But it is important that we get it right. It has to be a law which works with farmers and not against them, one that respects rural and coastal communities, and has to be a law that does not conflict with climate action and with the things we want to do in installing wind power, solar power etc.

As a Government we have signed up to a version of that law agreed by the European Council. Around the European Council table there are many EPP Prime Ministers and I happen to be one of them. The original proposal put forward by the Commission was too far-reaching and is not the one that we agreed to as a Government. We agreed to a different version, the Council version. I know that it needs to be understood - I know that Deputy Bacik understands this but people who do not follow European politics as closely may not - that there are different versions of this law. It is still only a draft law and much negotiation must still be carried out. It is important that we get it right and that we bring farmers, rural and coastal communities with us because if we try to impose things on them that they will not accept, it will backfire, and backfire badly. That is why we have taken a constructive approach and are not just blindly accepting the original proposal from the Commission but actually saying that we wanted a better law. That is what we succeeded in negotiating round the European Council table, with negotiations led by the Minister of State, Deputy Noonan, by the Minister, Deputy O'Brien, and others.

→ **Objectives**:
A: Please translate this sentence from the passage on the draft law into Spanish: "It is still only a draft law and much negotiation must still be carried out."
B: In one to three sentences, explain why the passage on the draft law says that farmers and rural and coastal communities must be brought along with the law.

→ **Dataset rows**:
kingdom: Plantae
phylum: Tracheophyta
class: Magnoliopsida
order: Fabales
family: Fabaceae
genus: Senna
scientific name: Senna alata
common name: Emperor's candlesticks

...

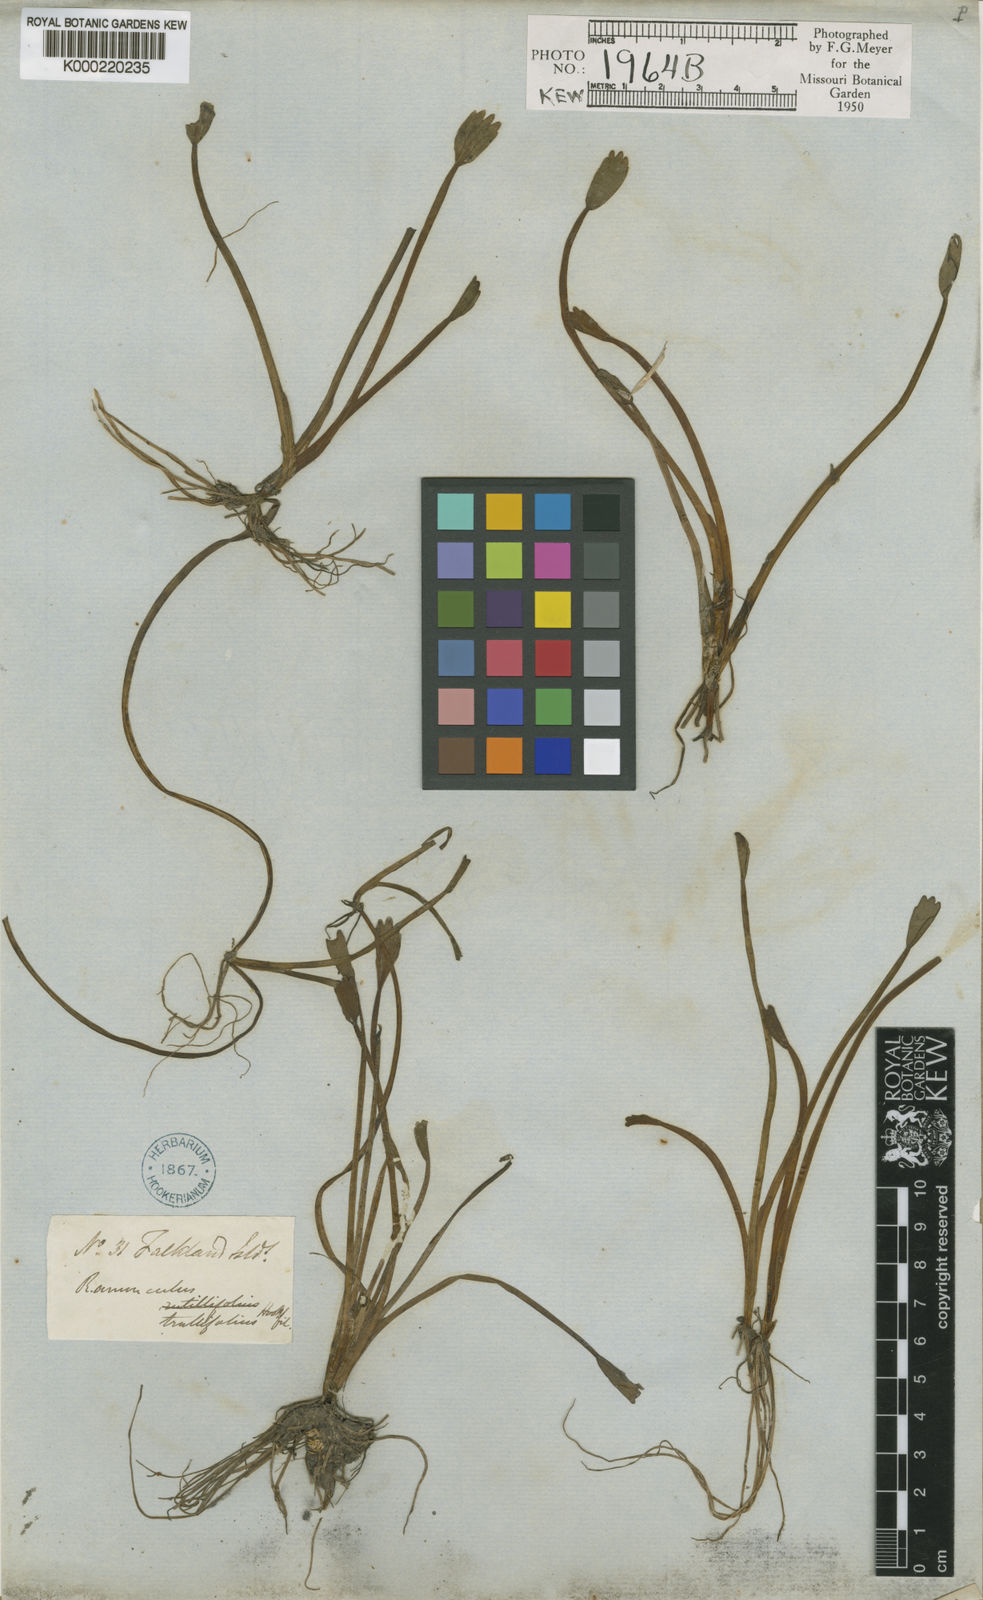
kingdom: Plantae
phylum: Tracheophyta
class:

---

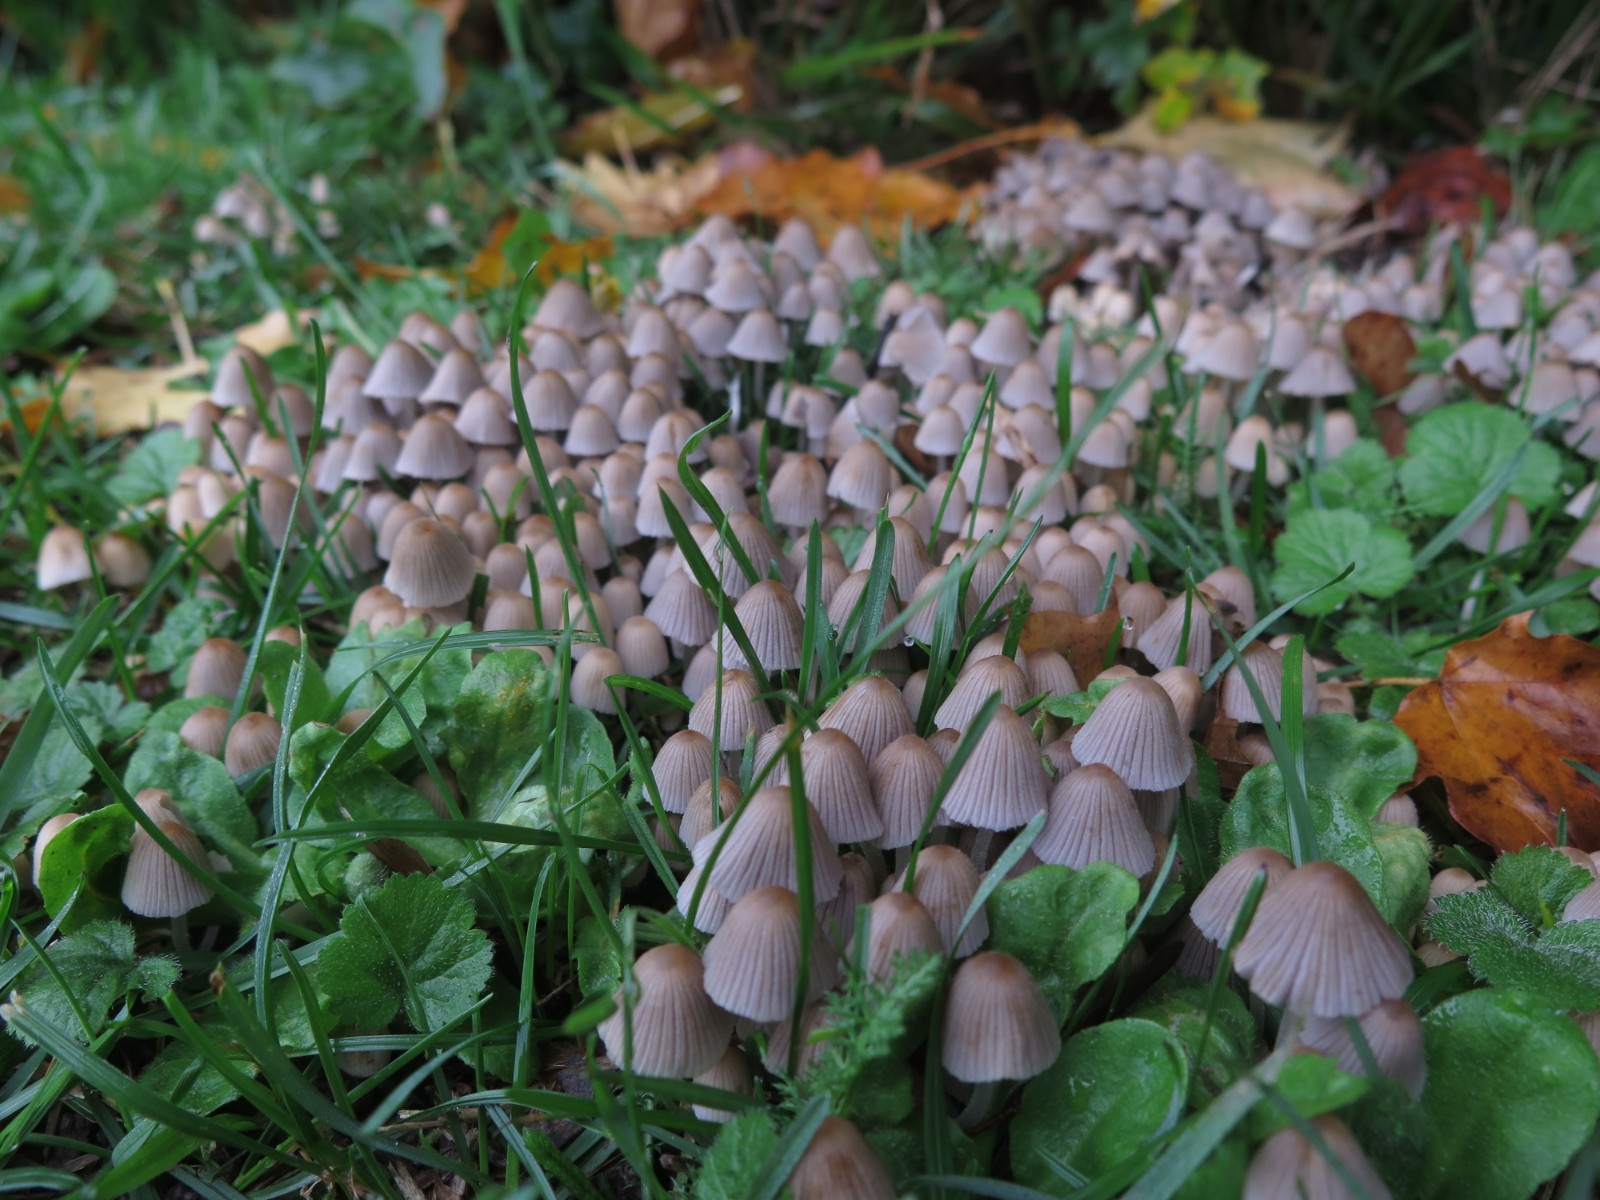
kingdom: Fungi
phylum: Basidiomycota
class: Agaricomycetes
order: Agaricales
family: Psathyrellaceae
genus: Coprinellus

→ **Correct answers**:
A: Todavía es solo un proyecto de ley y aún deben llevarse a cabo muchas negociaciones.

B: If things they will not accept are imposed on them, the effort will backfire, and backfire badly. For that reason, the Government took a constructive approach and sought a better law rather than blindly accepting the Commission's original proposal.